Bu arada biz de yerlerimizden kalkıp silahlarımızı çekip koridora çıkmıştık. Yaşar ve Mehmet’te tabanca, ben ve Sefer’de ise el bombaları vardı. Yaşar pilot kabinine geçti. Her şey bir anda olmuştu. Ne olup bittiğini hâlâ anlamayan yolcular nefeslerini tutmuş, dehşetle açılmış kocaman gözlerle bize bakıyorlardı...”

Yazar, Aynullah Akça ile “Köln Edebiyat Atölyesi’nde” zoom üzerinden toplantılara katıldığımız zamanlarda tanıştım. Mütevazı kişiliği ile dost sıcaklığı birkaç toplantı sonrası kendini hissettirdi. Kitaplarıyla ve kendisiyle, Türkiye’ye geldiğinde benim düzenlemiş olduğum “2. İMGELERİN ÇIĞLIĞI” etkinliğime davetime olumlu yanıt verip katıldığında yüz yüze tanıştım.

     Kitap elbette Denizlerin idamını engellemek için yapılan uçak kaçırma eylemini anlatmak/aydınlatmak için yazılmış. Aydınlatmak için diyorum çünkü gerek kitabın önsözü gerekse, Akça ile yüz yüze görüştüğümüzde Bora Gezmiş ve bazı kişilerin yapılan eylemi amacının dışında algılamaları ve anlatmaları Akça’yı bu kitabı yazmaya yönlendirmiş. Kitapta uçak kaçırma eyleminin dışında Akça’nın kendi yaşamından çokça kesitleri de okuyacaksınız.

     Okuyacaklar için ipucu niteliğinde bir şey paylaşmak isterim. “SONSÖZ” kısmı kitabın içindeki detayların özeti gibi.

     Gerek Bora Gezmiş’in gerekse konu hakkında diğerlerinin olumsuz eleştirilerini doğru tahlil etmek için Akça’nın BİR HAVA KORSANININ ANILARI kitabını okumanızı öneririm.

BİYOGRAFİ;

Aynullah Akça, 1952 yılında Ağabey köyünde doğdu. İlkokulu o zamanlar Kars’a bağlı olan Tuzluca kazasında bitirdi. Ortaöğretimine Ankara’da devam etti. Daha lise yıllarında gençlik hareketlerine aktif olarak katıldı.

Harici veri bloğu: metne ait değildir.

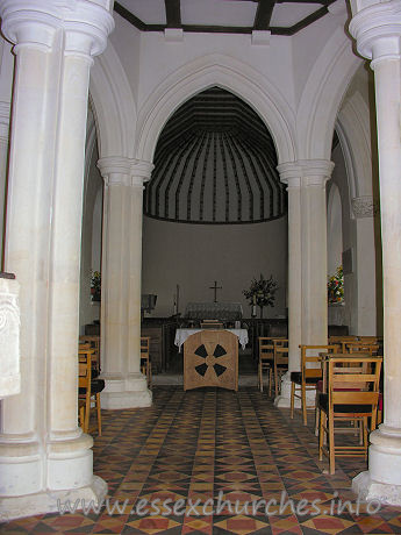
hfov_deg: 40.7
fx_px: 541
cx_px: 200
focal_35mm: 35
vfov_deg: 52.6
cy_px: 268
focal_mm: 8.9
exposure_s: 1/60.1
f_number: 2.8
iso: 79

Mayıs 1972’de, haklarında verilen idam kararları kesinleşen Deniz Gezmiş, Yusuf Arslan ve Hüseyin İnan’ın serbest bırakılmaları için THY’ye bağlı bir BOING 707 uçağını üç arkadaşıyla birlikte Bulgaristan’a kaçırdılar. Uçağı Sofya Havaalanı’nda içindeki yolcularla birlikte 36 saat rehin tuttular. Ancak istekleri kabul edilmeyince, yolcuları serbest bırakıp uçağı terk etmek zorunda kaldılar.

Akça, bu eylemden dolayı Bulgaristan’da 3 yıl 6 ay hapis cezasına mahkûm edildi. Hapisten çıktıktan sonra, o zamanki adıyla “Karl Marx Yüksek Ekonomi Enstitüsü’nde” ulusal ekonomi okudu. Daha sonra aynı enstitüde lisansüstü öğrenim gördü. Öğretim üyesi ve araştırma görevlisi olarak çalıştı.

Aynullah Akça, Ağustos 1989’da İsveç’e iltica etti. Burada geçici işlerde çalıştı. Demiryolu işçiliği, aşçı yardımcılığı, kasaplık ve şarküteri işçiliği çalıştığı işlerden yalnızca birkaçıdır. Son 12 yıl özel güvenlik elemanı olarak çalıştı ve 2017’de emekli oldu.

“Matos Kişinin Hayatından Seçilmiş Üç Mayıs Günü” Aynullah Akça’nın 3 ayrı kitap olarak tasarladığı fantezi türünde bir roman çalışmasıdır. Daha önce yazarın, anılarından oluşan “Bir Hava Korsanının Anıları” adlı yapıtı yayınlanmıştır.

Aynullah Akça, evli ve üç çocuk babasıdır. Yaşamını yurtdışında sürdürmektedir.